Listed records —
# # # # #

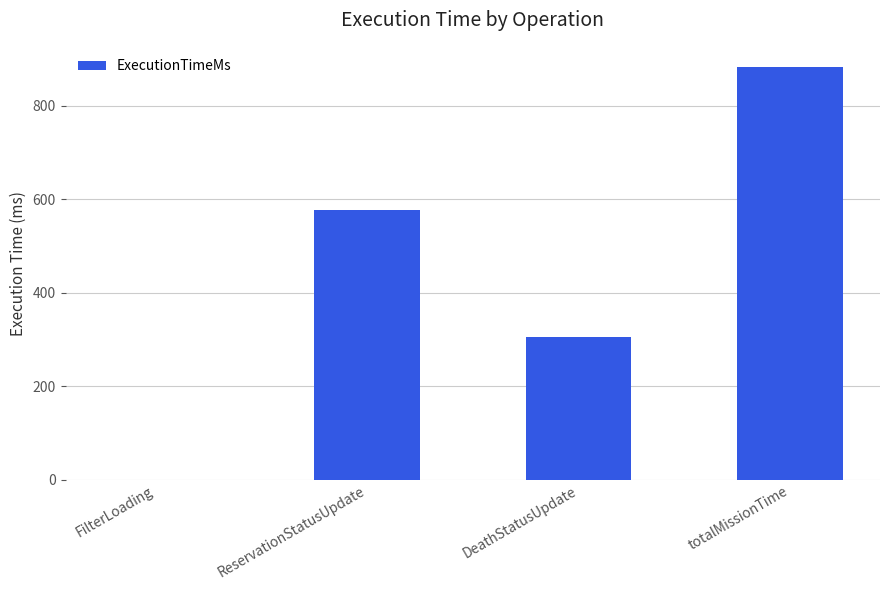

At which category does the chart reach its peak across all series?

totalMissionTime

# # # # #

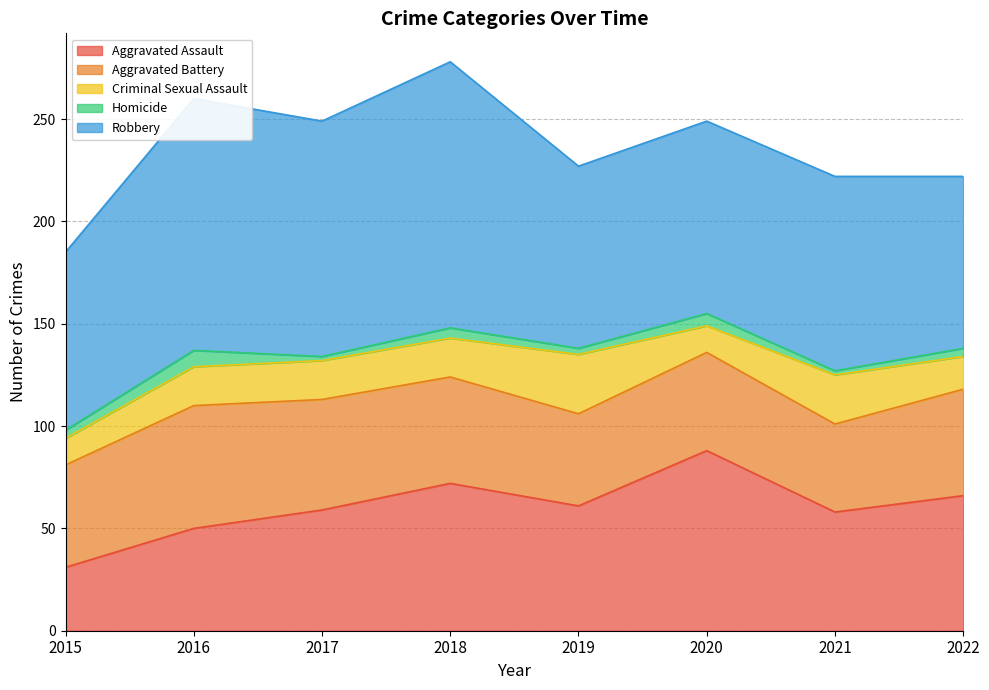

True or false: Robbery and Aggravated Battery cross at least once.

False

# # # # #

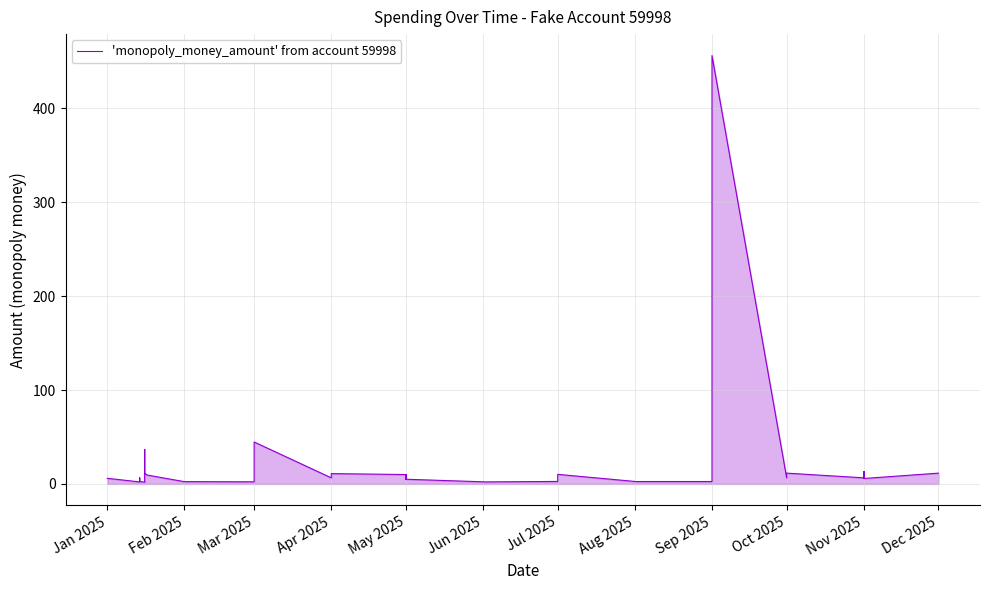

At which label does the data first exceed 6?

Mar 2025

# # # # #

Your task — Count the lines in the items above that contain the string "which", with case counting. Reply with the number only.

Written response — 2